(headline image: Áššu – photo by Oda Wenaas Torget)
Áššu, whose name means Embers in Northern Sámi, is a trio that refuses to let tradition smolder quietly. Instead, they fan it into flame, carrying the joik into new realms while never severing its roots. Their music feels at once ancient and startlingly present, shaped by the interplay of memory, improvisation, and global influence.
The visionary behind Áššu is Ulla Pirttijärvi, a singer of formidable stature within the Sámi music world. Her timeless voice carries the weight of generations, a living archive of Northern Sámi joiks that she both preserves and reinvents. Pirttijärvi has long been a cultural force across Finland, Sweden, and Norway, and with Áššu she deepens that role. Her compositions often arrive in dreams about animals, landscapes, winds, and kin. They emerge as joiks that echo the Sámi worldview where nature, spirit, and community remain inseparable.
Pirttijärvi’s vision is supported through her collaborators, two musicians whose paths span continents. Guitarist Olav Torget, seasoned by years of immersion in West African traditions, brings a rhythmic sensitivity. Percussionist Kenneth Ekornes, with formal training in Brazil and an ear for both pulse and atmosphere, completes the group with percussive colors that shift from primal drive to meditative hush. Together, the trio creates music that lives in the space between worlds, where the tundra meets the tropics, and where ancient song forms converse with improvisational daring.

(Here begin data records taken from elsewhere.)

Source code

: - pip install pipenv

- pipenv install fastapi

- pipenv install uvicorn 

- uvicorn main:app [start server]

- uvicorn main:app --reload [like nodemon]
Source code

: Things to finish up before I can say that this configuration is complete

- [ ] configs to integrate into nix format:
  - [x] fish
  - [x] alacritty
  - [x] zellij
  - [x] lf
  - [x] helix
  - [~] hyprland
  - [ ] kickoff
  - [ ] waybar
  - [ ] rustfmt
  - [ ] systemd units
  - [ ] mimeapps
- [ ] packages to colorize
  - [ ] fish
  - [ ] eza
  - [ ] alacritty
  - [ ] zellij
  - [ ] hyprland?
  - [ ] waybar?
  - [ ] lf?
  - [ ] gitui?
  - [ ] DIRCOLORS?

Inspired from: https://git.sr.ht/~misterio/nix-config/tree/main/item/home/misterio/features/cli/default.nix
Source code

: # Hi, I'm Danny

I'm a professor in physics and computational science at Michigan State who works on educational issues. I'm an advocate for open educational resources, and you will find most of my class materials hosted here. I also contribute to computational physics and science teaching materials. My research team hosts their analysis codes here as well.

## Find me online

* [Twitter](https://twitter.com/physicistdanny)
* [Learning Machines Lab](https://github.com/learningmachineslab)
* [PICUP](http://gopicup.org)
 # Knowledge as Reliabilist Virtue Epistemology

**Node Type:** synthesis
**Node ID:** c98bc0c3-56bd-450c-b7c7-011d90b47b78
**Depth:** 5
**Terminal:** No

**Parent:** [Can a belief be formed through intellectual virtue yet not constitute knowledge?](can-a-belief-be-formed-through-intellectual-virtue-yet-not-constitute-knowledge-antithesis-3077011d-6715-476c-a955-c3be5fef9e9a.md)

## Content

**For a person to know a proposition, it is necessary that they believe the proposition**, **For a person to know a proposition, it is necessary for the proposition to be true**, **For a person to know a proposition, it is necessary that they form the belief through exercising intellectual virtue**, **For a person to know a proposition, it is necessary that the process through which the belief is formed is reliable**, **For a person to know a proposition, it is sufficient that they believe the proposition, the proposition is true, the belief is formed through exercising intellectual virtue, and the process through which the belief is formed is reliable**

Áššu’s 2019 self-titled debut established them as more than cultural emissaries. Critics hailed it as a major step in world music, with Preis der Deutschen Schallplattenkritik naming it Best World Music Album of the Quarter. Songlines went further, ranking it among the ten most important Sámi albums of all time. Even British Airways took notice, placing one of their songs in its in-flight program, a rare crossover into the mainstream.

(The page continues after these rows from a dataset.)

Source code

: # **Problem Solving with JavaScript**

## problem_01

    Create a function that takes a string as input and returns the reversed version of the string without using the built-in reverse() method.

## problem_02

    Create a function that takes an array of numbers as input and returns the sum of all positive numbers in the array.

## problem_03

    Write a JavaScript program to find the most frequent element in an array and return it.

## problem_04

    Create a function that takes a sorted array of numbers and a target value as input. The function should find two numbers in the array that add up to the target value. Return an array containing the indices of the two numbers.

Their second release, Luohteniegut (2025), expands on this Sám crossover foundation with remarkable intimacy. Many of the album’s joiks came to Pirttijärvi through dreams, blurring the line between waking life and vision. The record reflects her upbringing in Angeli, a small Sámi village in northern Finland where reindeer herding defines daily life. Animals, landscapes, and people appear not as distant symbols but as active presences woven into the very fabric of existence. The result is a collection that balances reverence with humor, stillness with vitality.